As stuffed as that makes my two months, I can't have a Blog-a-Thon without a bunch of TV shows too. Spooky sitcoms have become a reoccurring feature around here, so naturally I'm going to continue with the original "Addams Family." 2025 apparently marks the seventh year I've been doing what I call the Anthologies Anthology: Watching a single episode from a wide selection of old, and some newer, horror and science fiction anthology shows. Every time I do this, I discover some overlooked program that is surprisingly good and my line-up is as wide and diverse as always. I'm highly skeptical of "Alien: Earth," somehow the first attempt to serialize that particular franchise of intergalactic fear, but I suppose I would be a "bad fan" if I didn't at least give it a try.
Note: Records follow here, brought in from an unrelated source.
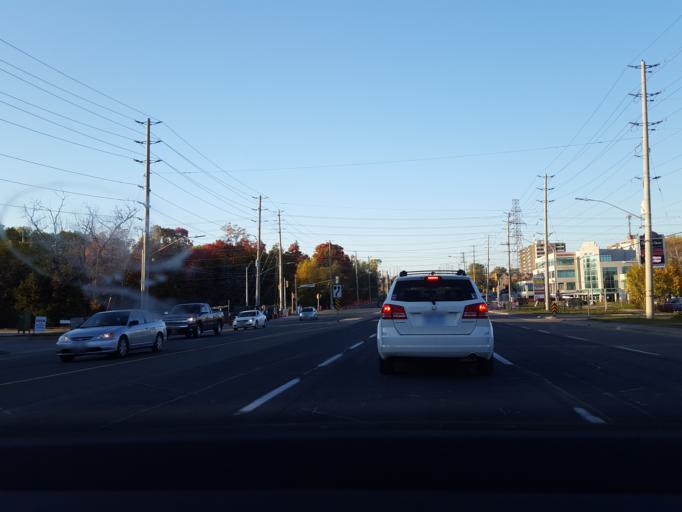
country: CA
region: Ontario
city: Newmarket
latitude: 44.0350
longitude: -79.4757
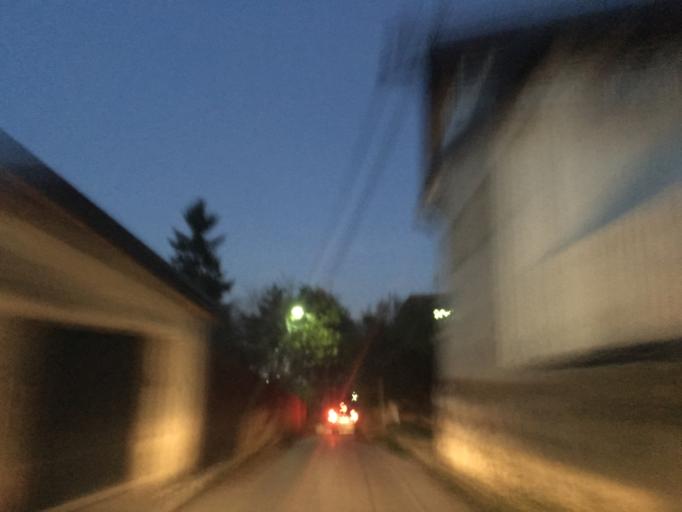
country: BA
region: Federation of Bosnia and Herzegovina
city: Kobilja Glava
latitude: 43.8486
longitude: 18.4128
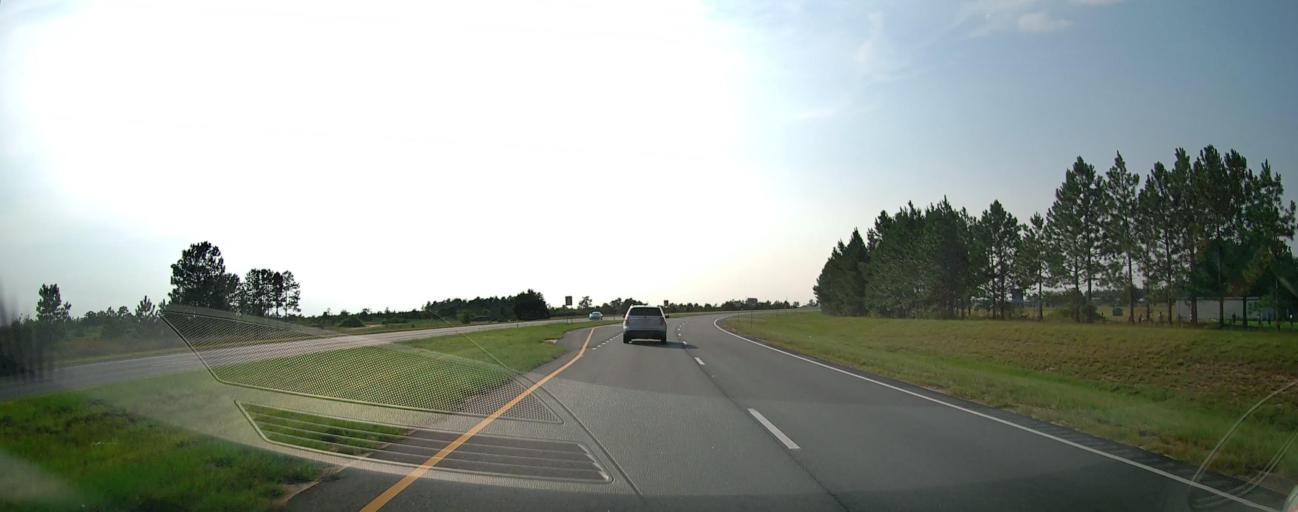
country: US
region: Georgia
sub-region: Taylor County
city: Butler
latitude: 32.5499
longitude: -84.2594
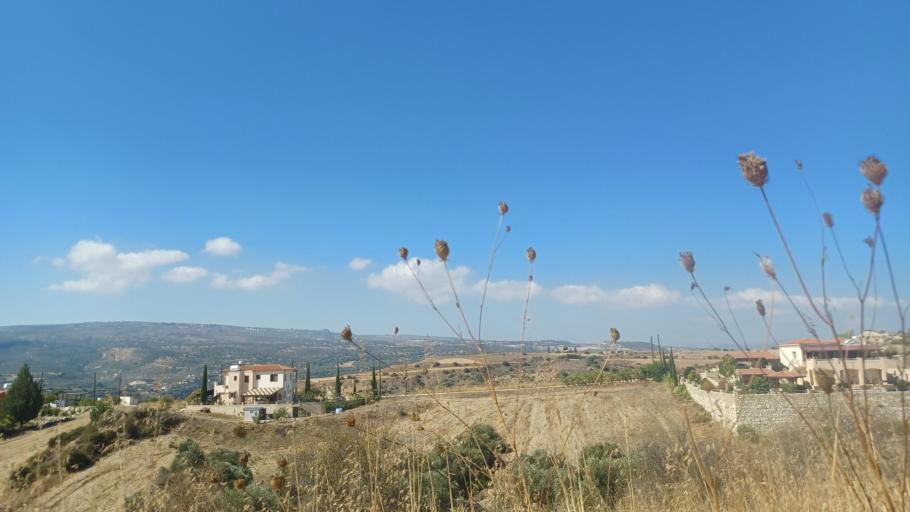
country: CY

I don't have any other Halloween festivities planned for the next nine weeks. I'm a middle-aged man now. I have responsibilities and such. Watching upwards of a hundred or more movies and TV shows in a two month period, writing reviews of all of them, is time intensive. I have often found myself wondering when I'll no longer have the time to pursue this silly hobby of mine. It's hard for me to give it up, truth be told. Even when I've thought about doing it, ringing in the harvest, marking the change of the season, establishing yearly continuity by doing the same thing every year: It is important to me. Holidays are important, in that sense. I think so anyway. 

 
Maybe Halloween is the most important. Like the leaves falling from the tree, crumbled up and dried out, to the dust we shall all return. We can run from the inevitable. Like Michael Myers, ambling along at a relaxed pace, it'll catch up with us eventually. Instead, we can embrace it a little. Mock it, in turn. Paint our faces skeletal white. Prop fangs into our mouths or masks on our face. We take a little power back from the Reaper that way but it's all in good fun, because he's got our number regardless. Perhaps, by acknowledging that end, we can escape it in a way. Nothing ever ends. The sun will burn on. The planet will spin. The seasons will come and go and come again. So let's have a party. There's a full moon in the sky. It's the hour of the wolf and I don't want to die. Yes, we die. We are the dead and I love dead. Let us be ghosts for the next two months, in defiance and in celebration and in remembrance. The keys to the cemetery gates jangle in my hands. Ring the bells, drink the wine, and hold the lanterns high. That spells Halloween, baby.